A main challenge to studies of molecular motion in these fields has been the limitations of CCD camera sensitivity imposed by noise levels generated within image intensifiers. Recent advances by Princeton Instruments should allow scientists to image a single molecule as it emits ultralow light levels (a single photon) during fluorescence.
Designers faced a difficult task improving the cooled, CCD detector systems that use thinned, back-illuminated devices and offer better than 85 percent quantum efficiency. The low-noise electronics of these detectors brings the threshold of a measurable signal level down to tens of photons.
But even these levels are high when one is studying a single, fluorescing molecule, and scientists are forced to take still images instead of viewing the molecule at video frame rates.Strategy changed
Clearly, a new strategy was needed to reduce the minimum detectable signal from many tens of photons to just one. Image intensifiers act as photon multipliers, raising the signal levels to well over the noise threshold level.
However, image intensifiers were a solution with a penalty: While offering optical gains in the range of 10,000 or more, image intensifiers suffer from a low quantum efficiency, typically 10 to 15 percent, meaning that the intensified CCD simply did not sense most photons.

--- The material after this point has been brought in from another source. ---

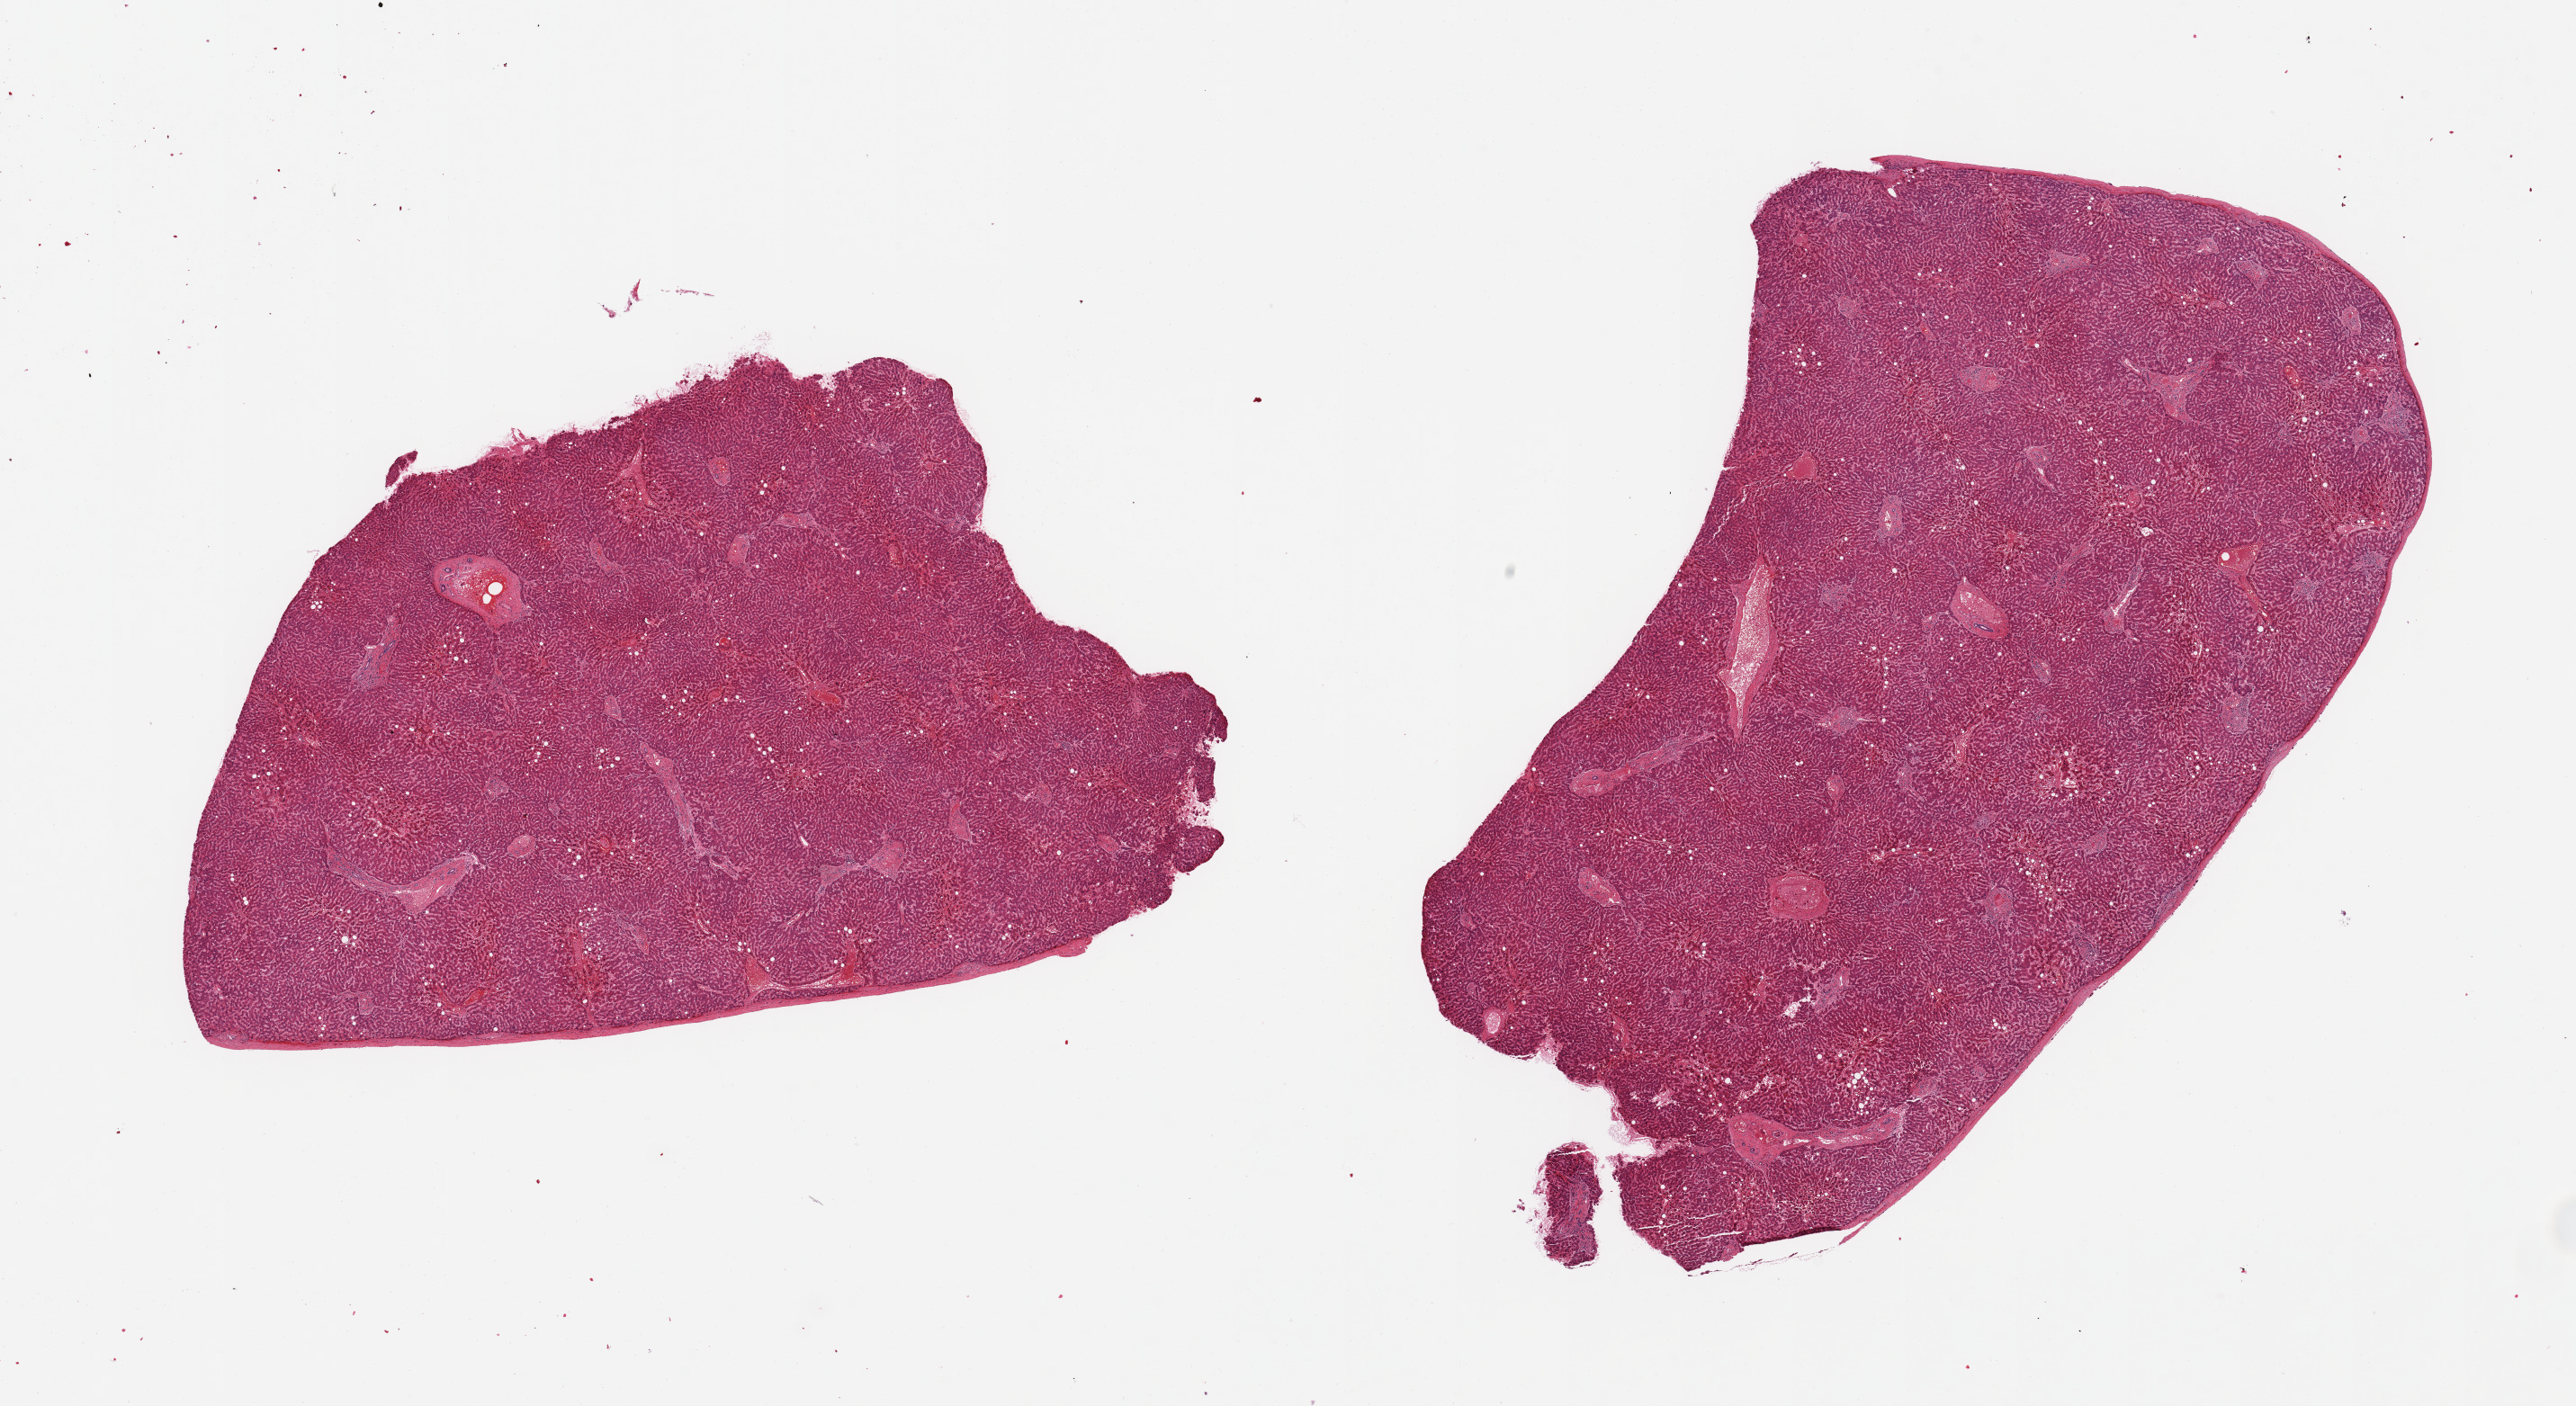
Whole-slide image, haematoxylin and eosin stain — a low-resolution overview of the entire scanned area, about 22.6 x 12.4 mm; PAXgene-fixed, paraffin-embedded tissue; target tissue: liver; tissue donor sample.
Pathologist's review note for this sample: 2 pieces; includes capsule (target is 1cm below capsule), mild steatosis and congestion.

According to physical chemist W.E. Moerner at the University of California at San Diego, Princeton's camera has the advantage over others because its combination of high-quantum efficiency with relatively low read noise means the camera can create images from single-photon emission with a single-stage intensifier.
An effective combination
The new (fourth) generation image intensifiers are based on gallium arsenide photocathode technology and small-diameter microchannel plates, and as such offer quantum efficiencies approaching 40 percent with resolutions comparable to that of CCDs. It is now possible to build a sensitive, high-resolution intensified CCD that offers single-photon sensitivity.
Princeton Instruments' PentaMAX GenIV device can operate at rates up to 5 million pixels per second vs. previous speeds of 150,000 pixels per second. This extra speed results in a full 512 3 512-pixel image readout of 15 frames per second vs. the 1.5 frames per second of the previous systems. The new detector is also 20 times more sensitive than the back-illuminated CCD-based unit, without significant quantum efficiency or resolution penalties.
The improved speed rates in combination with low read noise allow researchers to view molecular motion at video frame rates from 10 to 30 Hz, said Moerner, instead of one shot per 100 ms in previous models.
Moerner was among the first scientists to acquire one of Princeton Instruments intensified CCD cameras and is expected in the near future to release his newest findings on molecular motion and observations on gels used to separate proteins.